■ **Given task A**
Which places does the post on environmentalism and Marxism give as examples of the harm from nationalization and bureaucratic regulation?
■ **Given task B**
Reproduce the part of the post on environmentalism and Marxism that begins at the words "To be accepted" and stops after "or as bureaucrats).".

-- Text section start --

From: Mark LaRochelle
Subject: Re: Environmentalism is Marxism
Organization: Putting People First
The green doctrine that nonhuman things have "objective
value" may be descended from Marxist theory of objective value. This notion
was exploded in 1871 by Carl Menger's publication of *Grundsatze der
Volkswirtschaftslehre*, which exposed all values as radically subjective. As
Aldo Leopold admitted, this is absolutely true for naturalistic aesthetic
values.
To be accepted as an "environmentalist" nowadays, it
is not sufficient to seek to implement the most effective means of conserving
natural resources and minimizing environmental harm. It is necessary to accept
the dogma that free people are self- destructive, and that statist aggression
through global nationalization and totalitarian control of resources and
behavior (including reproduction) is necessary to restrain their
self-destructive tendencies (Not explained is why people suddenly become
non-self-destructive when acting politically or as bureaucrats).
It is irrefutably demonstrated in the work of Coase, Posner,
Breyer, Buchanan & Tullock and Olson that the common-law institutions of
several property and strict liability are the most effective means of conserving
resources and minimizing environmental harm, and that nationalization and
bureaucratic regulation lead always to regulatory capture and the tragedy of the
commons, as seen at Chernobyl, in the killing of Lake Baikal, and the burning of
soft coal throughout Eastern Europe and China.

-- Text section end --
-- Data excerpts start --

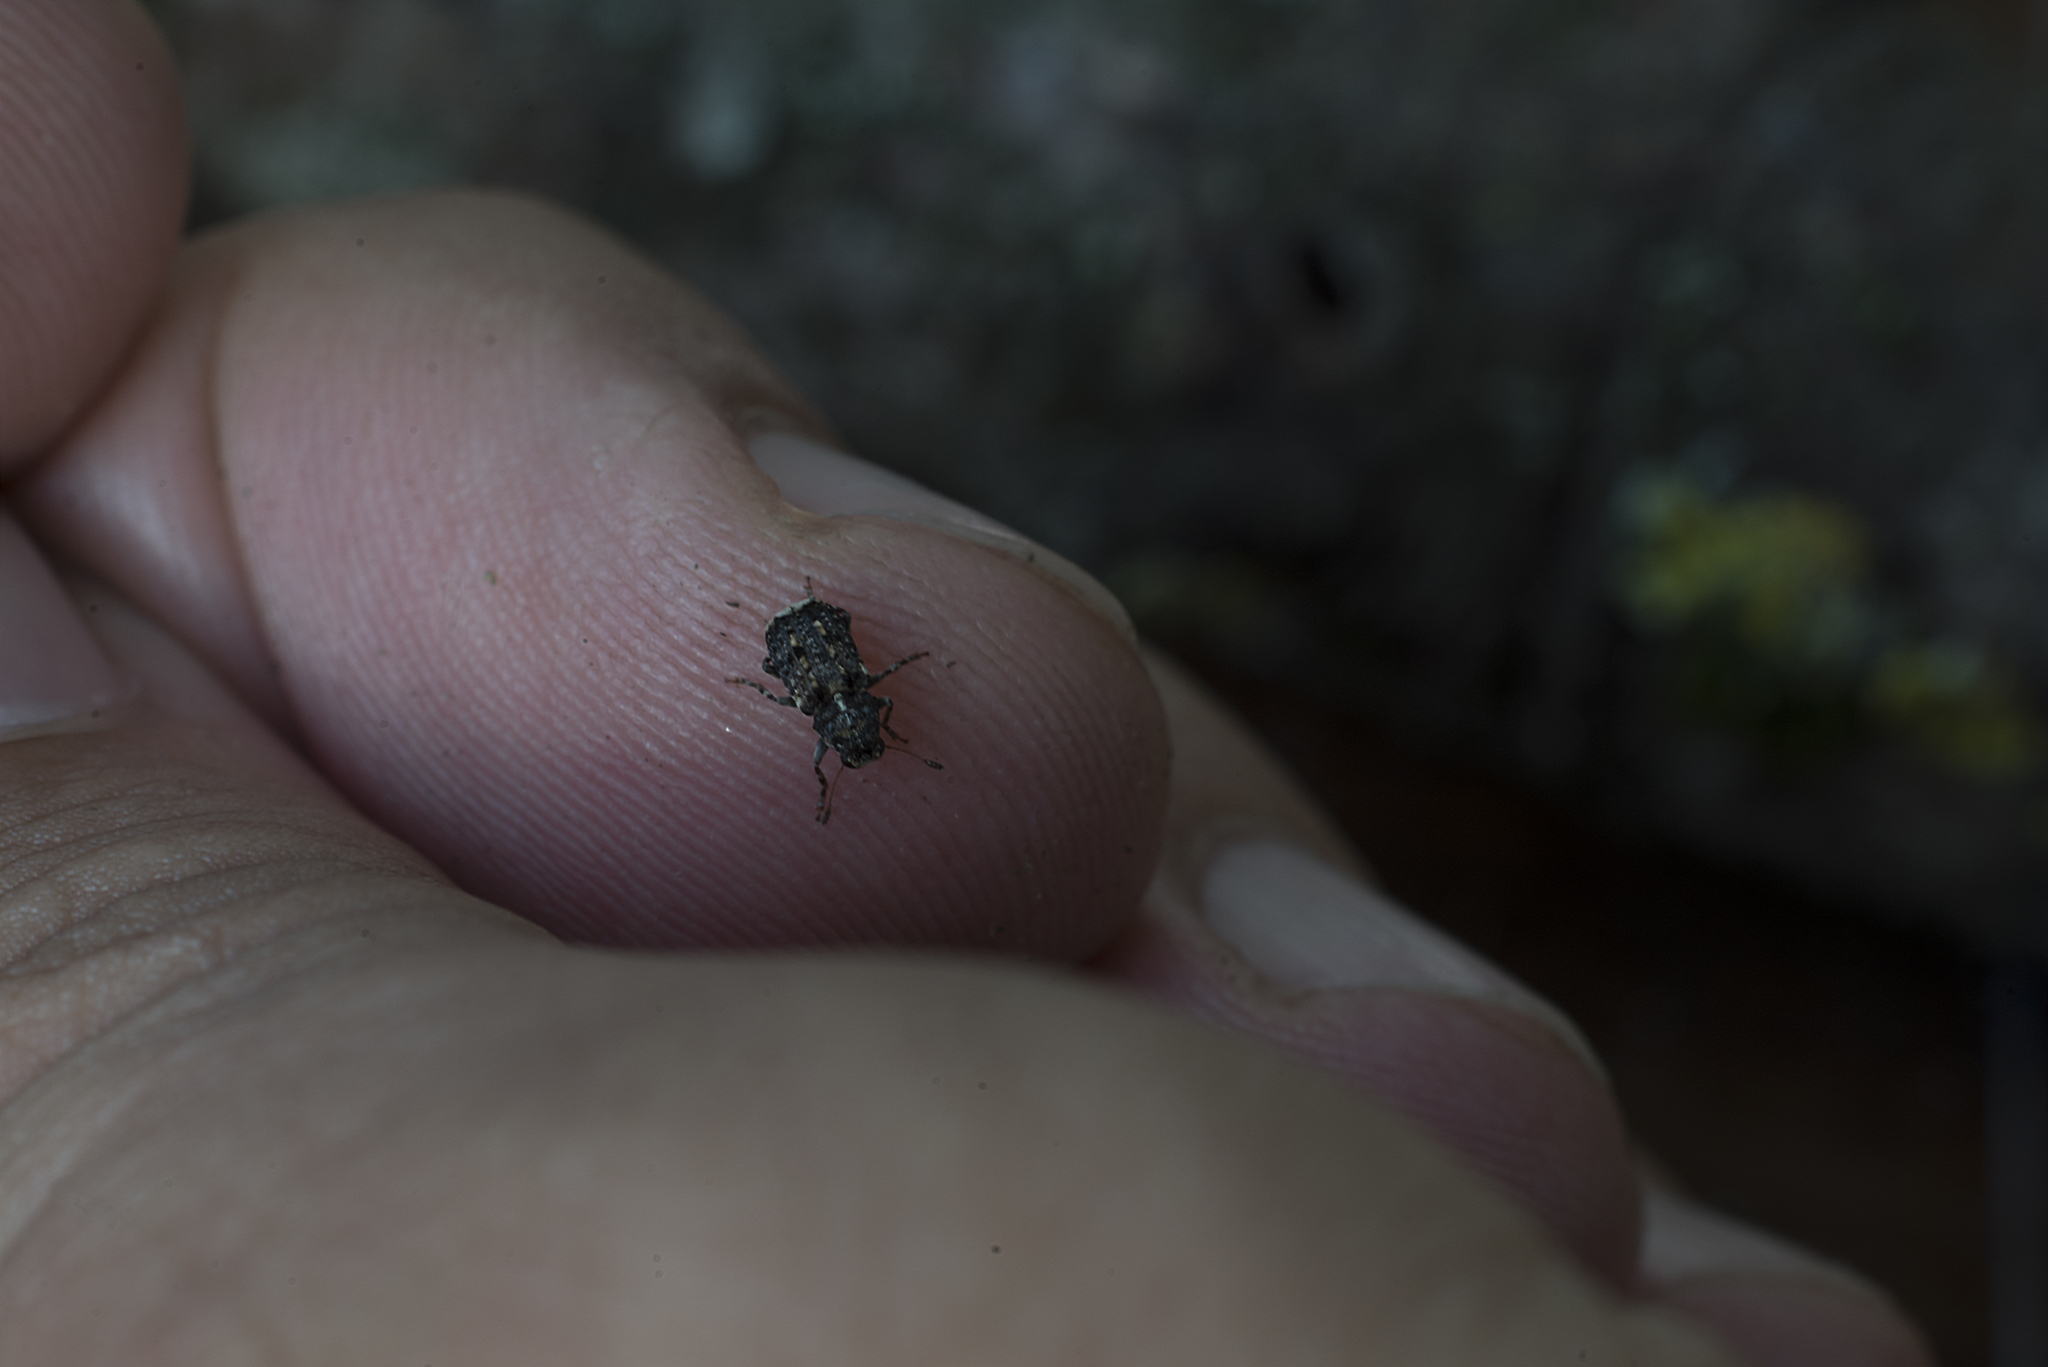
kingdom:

-- Data excerpts end --
-- Data excerpts start --

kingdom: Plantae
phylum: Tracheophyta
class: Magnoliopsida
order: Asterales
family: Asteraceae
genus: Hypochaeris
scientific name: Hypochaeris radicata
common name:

-- Data excerpts end --

■ **Task solution A**
- Chernobyl
- Lake Baikal
- Eastern Europe
- China

■ **Task solution B**
To be accepted as an "environmentalist" nowadays, it
is not sufficient to seek to implement the most effective means of conserving
natural resources and minimizing environmental harm. It is necessary to accept
the dogma that free people are self- destructive, and that statist aggression
through global nationalization and totalitarian control of resources and
behavior (including reproduction) is necessary to restrain their
self-destructive tendencies (Not explained is why people suddenly become
non-self-destructive when acting politically or as bureaucrats).